Le prix Nobel de médecine de 2022 récompense le biologiste suédois Svante Pääbo. Ses travaux sur l’ADN ancien ont révélé les liens intimes entre néandertaliens, dénisoviens et Homo sapiens et permis d’éclairer leurs trajectoires évolutives uniques.
Son nom circulait pour le Nobel de médecine depuis quelques années… Récompensé le 3 octobre 2022, le biologiste suédois Svante Pääbo se voit couronné 40 ans après que le prix a été attribué à son père caché, le biochimiste Sune Bergström (dont Pääbe était le fils naturel). Le chercheur, actuellement à directeur de l’Institut d’Anthropologie Max Planck de Leipzig (Allemagne) a été honoré pour ses découvertes concernant le génome d’homininés et l’évolution humaine. « En révélant les différences génétiques qui distinguent tous les humains vivants des hominidés disparus, ses découvertes ont donné la base à l’exploration de ce qui fait de nous humains, des êtres aussi uniques » a salué le jury du Nobel. (Lire également sur le site de La Recherche :l’ADN ancien éclaire la trajectoire unique de l’homme moderne« ).

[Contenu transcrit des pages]
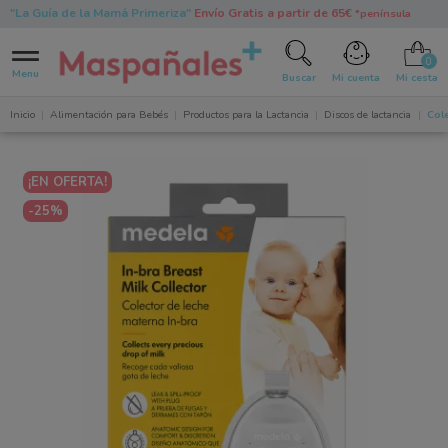
"La Guía de la Mamá Primeriza"
Envío Gratis a partir de 65€
*península
0
Menu
Buscar
Mi cuenta
Mi cesta
Inicio
Alimentación para Bebés
Productos para la Lactancia
Discos de lactancia
Cole
¡EN OFERTA!
-25%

• Consignes:
- A) Traduisez en anglais cette phrase de l'article sur le prix Nobel de Svante Pääbo : « Le prix Nobel de médecine de 2022 récompense le biologiste suédois Svante Pääbo. »
- B) Citez le passage de l'article sur le prix Nobel de Svante Pääbo compris entre « Le prix Nobel » et « trajectoires évolutives uniques. », ces deux bornes incluses.
- C) Prolongez l'article sur le prix Nobel de Svante Pääbo à partir de sa dernière phrase.

• Résultats dans l'ordre:
- A) The 2022 Nobel Prize in Medicine honors Swedish biologist Svante Pääbo.

- B)
Le prix Nobel de médecine de 2022 récompense le biologiste suédois Svante Pääbo. Ses travaux sur l’ADN ancien ont révélé les liens intimes entre néandertaliens, dénisoviens et Homo sapiens et permis d’éclairer leurs trajectoires évolutives uniques.

- C)
Entre Ötzi et momies égyptiennes
Le Suédois Svante Pääbo a raconté dans sa biographie Neandertal, à la recherche des génomes perdus (Les liens qui libèrent, 2015) l’épopée de la paléogénétique, discipline qu’il a largement contribué à forger depuis les années 1980. Le chercheur a d’abord analysé l’ADN de momies égyptiennes et d’Ötzi, collecté des crottes de paresseux et des os d’ours des cavernes. Jusqu’au Graal : le séquençage, en 2009, du génome de l’homme de Neandertal, à partir d’ossements récupérés à Vindija en Croatie. Séquençage qu’il complètera un peu plus tard avec l’analyse d’un autre ADN néandertalien, celui d’une femme provenant de la même grotte.
Dans la foulée des scientifiques comme Craig Venter, qui ont décodé le génome humain, Svante Pääbo et ses équipes se sont attaqué, dès 2004, à un défi autrement plus compliqué : reconstituer des génomes d’homininés disparus dont l’ADN nucléaire nous parvenait incomplet et très dégradé. Une entreprise difficile, semée d’embûches techniques. Aucun néandertalien, en effet, n’a jamais été retrouvé conservé dans de la glace – comme le célèbre chasseur Ötzi avec des cellules encore fraîches. En outre, si l’ADN nucléaire est plus rare dans les fossiles, il est aussi plus fragmenté et beaucoup plus difficile à extraire que l’ADN contenu dans les mitochondries de l’organisme humain et transmis par les mères. Enfin, il est aussi extrêmement foisonnant, alors que l’ADN mitochondrial ne comporte que 16.569 paires de bases.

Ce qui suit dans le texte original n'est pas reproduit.